*How to complete this task*: If a line of the data below holds the word "کنند", list it.

*Task input*:

--- --- ---

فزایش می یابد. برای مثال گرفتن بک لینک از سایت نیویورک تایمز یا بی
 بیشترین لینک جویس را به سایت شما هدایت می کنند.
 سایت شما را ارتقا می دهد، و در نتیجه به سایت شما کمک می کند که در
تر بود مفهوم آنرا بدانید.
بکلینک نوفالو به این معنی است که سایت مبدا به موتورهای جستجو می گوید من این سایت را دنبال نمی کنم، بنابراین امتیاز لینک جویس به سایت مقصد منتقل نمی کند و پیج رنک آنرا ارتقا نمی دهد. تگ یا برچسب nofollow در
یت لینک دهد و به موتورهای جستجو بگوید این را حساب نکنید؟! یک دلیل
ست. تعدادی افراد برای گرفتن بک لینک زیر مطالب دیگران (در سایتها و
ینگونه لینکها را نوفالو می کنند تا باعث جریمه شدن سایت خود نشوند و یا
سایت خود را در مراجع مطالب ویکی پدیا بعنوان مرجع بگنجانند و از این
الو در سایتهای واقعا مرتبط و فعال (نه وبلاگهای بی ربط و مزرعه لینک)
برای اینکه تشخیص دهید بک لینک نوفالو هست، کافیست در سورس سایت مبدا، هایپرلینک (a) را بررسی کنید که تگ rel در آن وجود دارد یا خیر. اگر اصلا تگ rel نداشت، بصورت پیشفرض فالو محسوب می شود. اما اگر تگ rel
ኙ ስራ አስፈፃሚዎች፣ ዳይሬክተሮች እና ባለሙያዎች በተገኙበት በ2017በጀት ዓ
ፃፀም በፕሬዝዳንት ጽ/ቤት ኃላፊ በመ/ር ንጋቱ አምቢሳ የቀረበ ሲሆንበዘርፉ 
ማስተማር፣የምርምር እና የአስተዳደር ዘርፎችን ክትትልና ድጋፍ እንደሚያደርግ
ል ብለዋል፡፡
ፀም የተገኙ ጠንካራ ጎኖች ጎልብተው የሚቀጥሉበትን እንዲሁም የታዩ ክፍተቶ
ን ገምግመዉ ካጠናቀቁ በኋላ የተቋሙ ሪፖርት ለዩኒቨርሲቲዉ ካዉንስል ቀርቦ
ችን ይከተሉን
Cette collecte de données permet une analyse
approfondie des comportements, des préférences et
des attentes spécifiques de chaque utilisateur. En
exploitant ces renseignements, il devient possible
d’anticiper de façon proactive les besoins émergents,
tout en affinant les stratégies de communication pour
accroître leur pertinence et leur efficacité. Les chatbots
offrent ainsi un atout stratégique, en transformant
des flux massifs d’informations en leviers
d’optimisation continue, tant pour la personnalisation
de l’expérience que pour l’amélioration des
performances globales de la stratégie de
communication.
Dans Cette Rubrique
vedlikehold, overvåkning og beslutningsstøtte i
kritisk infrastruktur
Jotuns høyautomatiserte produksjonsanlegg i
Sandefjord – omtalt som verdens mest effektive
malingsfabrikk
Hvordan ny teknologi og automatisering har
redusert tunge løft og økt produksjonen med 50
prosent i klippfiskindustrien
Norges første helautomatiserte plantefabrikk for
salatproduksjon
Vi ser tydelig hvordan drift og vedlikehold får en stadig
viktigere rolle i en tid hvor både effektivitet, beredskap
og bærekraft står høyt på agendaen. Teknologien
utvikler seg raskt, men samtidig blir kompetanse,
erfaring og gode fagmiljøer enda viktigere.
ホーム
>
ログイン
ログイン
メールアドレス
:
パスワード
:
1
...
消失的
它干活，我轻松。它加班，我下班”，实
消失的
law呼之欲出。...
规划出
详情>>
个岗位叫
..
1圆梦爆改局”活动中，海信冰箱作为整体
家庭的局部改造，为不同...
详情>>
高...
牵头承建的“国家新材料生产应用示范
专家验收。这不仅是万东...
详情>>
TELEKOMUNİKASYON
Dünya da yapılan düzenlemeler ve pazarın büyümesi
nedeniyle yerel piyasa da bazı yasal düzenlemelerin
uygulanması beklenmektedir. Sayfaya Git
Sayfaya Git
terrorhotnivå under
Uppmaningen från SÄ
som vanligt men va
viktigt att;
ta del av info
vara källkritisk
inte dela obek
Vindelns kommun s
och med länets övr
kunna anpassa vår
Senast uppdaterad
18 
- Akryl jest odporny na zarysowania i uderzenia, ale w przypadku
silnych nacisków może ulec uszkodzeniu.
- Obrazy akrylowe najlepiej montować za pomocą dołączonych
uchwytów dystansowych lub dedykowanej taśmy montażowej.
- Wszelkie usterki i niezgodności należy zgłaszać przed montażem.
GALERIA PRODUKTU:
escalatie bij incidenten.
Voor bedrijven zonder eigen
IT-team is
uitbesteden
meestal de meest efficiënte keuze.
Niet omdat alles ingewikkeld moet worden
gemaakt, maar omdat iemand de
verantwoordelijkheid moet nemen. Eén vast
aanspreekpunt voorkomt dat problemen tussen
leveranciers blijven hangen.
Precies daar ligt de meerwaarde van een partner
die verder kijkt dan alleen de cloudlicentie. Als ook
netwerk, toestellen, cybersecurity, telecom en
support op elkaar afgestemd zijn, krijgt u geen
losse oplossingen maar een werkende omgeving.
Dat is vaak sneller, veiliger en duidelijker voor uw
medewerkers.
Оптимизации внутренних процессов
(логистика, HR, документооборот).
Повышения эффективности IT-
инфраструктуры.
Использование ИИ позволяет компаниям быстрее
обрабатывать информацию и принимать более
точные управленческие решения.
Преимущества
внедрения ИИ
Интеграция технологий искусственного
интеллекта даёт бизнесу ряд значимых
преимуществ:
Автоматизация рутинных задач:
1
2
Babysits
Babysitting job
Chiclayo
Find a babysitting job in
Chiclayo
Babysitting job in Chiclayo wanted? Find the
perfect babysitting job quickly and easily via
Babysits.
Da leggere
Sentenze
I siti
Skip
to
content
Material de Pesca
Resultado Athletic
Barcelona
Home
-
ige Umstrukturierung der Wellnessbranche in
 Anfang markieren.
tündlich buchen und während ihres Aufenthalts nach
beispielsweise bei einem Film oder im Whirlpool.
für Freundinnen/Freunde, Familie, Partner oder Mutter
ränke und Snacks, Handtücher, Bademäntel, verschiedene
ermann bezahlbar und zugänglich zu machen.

--- --- ---

*Response to this exercise*:
 بیشترین لینک جویس را به سایت شما هدایت می کنند.
ینگونه لینکها را نوفالو می کنند تا باعث جریمه شدن سایت خود نشوند و یا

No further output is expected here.